### SUPPLIED RECORDS:

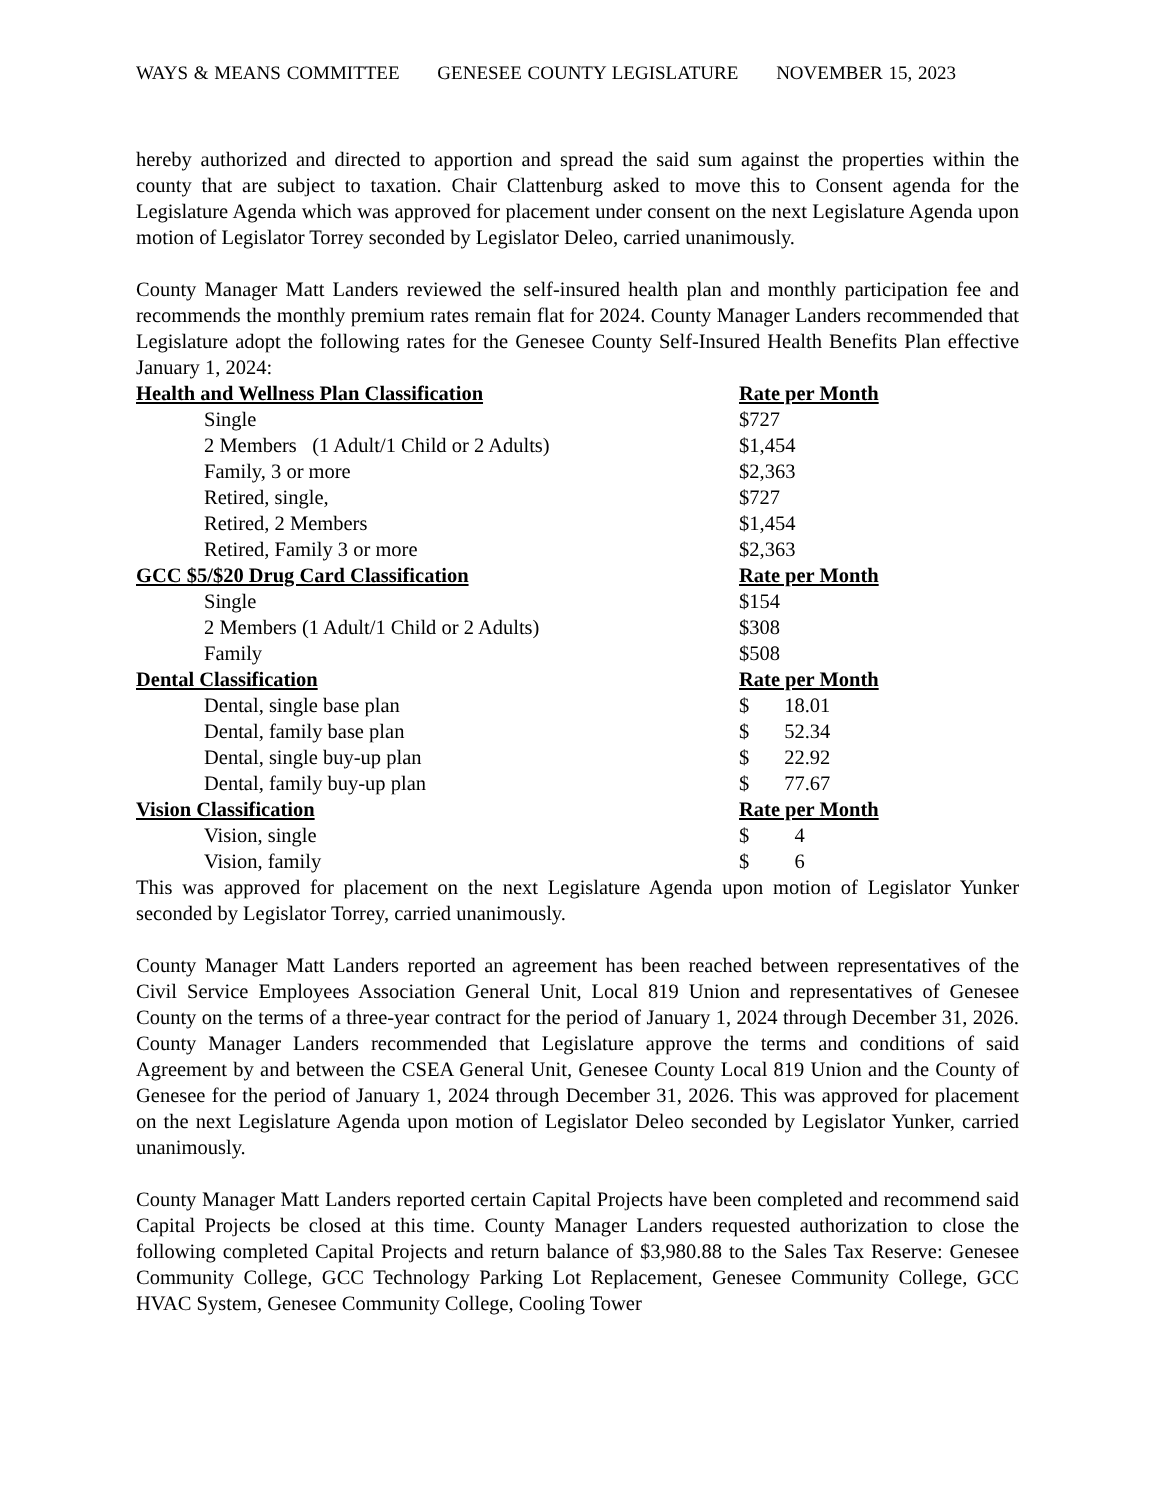WAYS & MEANS COMMITTEE GENESEE COUNTY LEGISLATURE NOVEMBER 15, 2023
hereby authorized and directed to apportion and spread the said sum against the properties within the county that are subject to taxation. Chair Clattenburg asked to move this to Consent agenda for the Legislature Agenda which was approved for placement under consent on the next Legislature Agenda upon motion of Legislator Torrey seconded by Legislator Deleo, carried unanimously.
County Manager Matt Landers reviewed the self-insured health plan and monthly participation fee and recommends the monthly premium rates remain flat for 2024. County Manager Landers recommended that Legislature adopt the following rates for the Genesee County Self-Insured Health Benefits Plan effective January 1, 2024:
| Health and Wellness Plan Classification | Rate per Month |
| --- | --- |
| Single | $727 |
| 2 Members (1 Adult/1 Child or 2 Adults) | $1,454 |
| Family, 3 or more | $2,363 |
| Retired, single, | $727 |
| Retired, 2 Members | $1,454 |
| Retired, Family 3 or more | $2,363 |
| GCC $5/$20 Drug Card Classification | Rate per Month |
| Single | $154 |
| 2 Members (1 Adult/1 Child or 2 Adults) | $308 |
| Family | $508 |
| Dental Classification | Rate per Month |
| Dental, single base plan | $ 18.01 |
| Dental, family base plan | $ 52.34 |
| Dental, single buy-up plan | $ 22.92 |
| Dental, family buy-up plan | $ 77.67 |
| Vision Classification | Rate per Month |
| Vision, single | $ 4 |
| Vision, family | $ 6 |
This was approved for placement on the next Legislature Agenda upon motion of Legislator Yunker seconded by Legislator Torrey, carried unanimously.
County Manager Matt Landers reported an agreement has been reached between representatives of the Civil Service Employees Association General Unit, Local 819 Union and representatives of Genesee County on the terms of a three-year contract for the period of January 1, 2024 through December 31, 2026. County Manager Landers recommended that Legislature approve the terms and conditions of said Agreement by and between the CSEA General Unit, Genesee County Local 819 Union and the County of Genesee for the period of January 1, 2024 through December 31, 2026. This was approved for placement on the next Legislature Agenda upon motion of Legislator Deleo seconded by Legislator Yunker, carried unanimously.
County Manager Matt Landers reported certain Capital Projects have been completed and recommend said Capital Projects be closed at this time. County Manager Landers requested authorization to close the following completed Capital Projects and return balance of $3,980.88 to the Sales Tax Reserve: Genesee Community College, GCC Technology Parking Lot Replacement, Genesee Community College, GCC HVAC System, Genesee Community College, Cooling Tower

### ASSIGNED TASK:
Once the line containing "hereby authorized and" has been located, transcribe exactly and only every line from the first line of the entries through it, excluding pictures.

### ANSWER TO THE EXERCISE:
WAYS & MEANS COMMITTEE GENESEE COUNTY LEGISLATURE NOVEMBER 15, 2023
hereby authorized and directed to apportion and spread the said sum against the properties within the county that are subject to taxation. Chair Clattenburg asked to move this to Consent agenda for the Legislature Agenda which was approved for placement under consent on the next Legislature Agenda upon motion of Legislator Torrey seconded by Legislator Deleo, carried unanimously.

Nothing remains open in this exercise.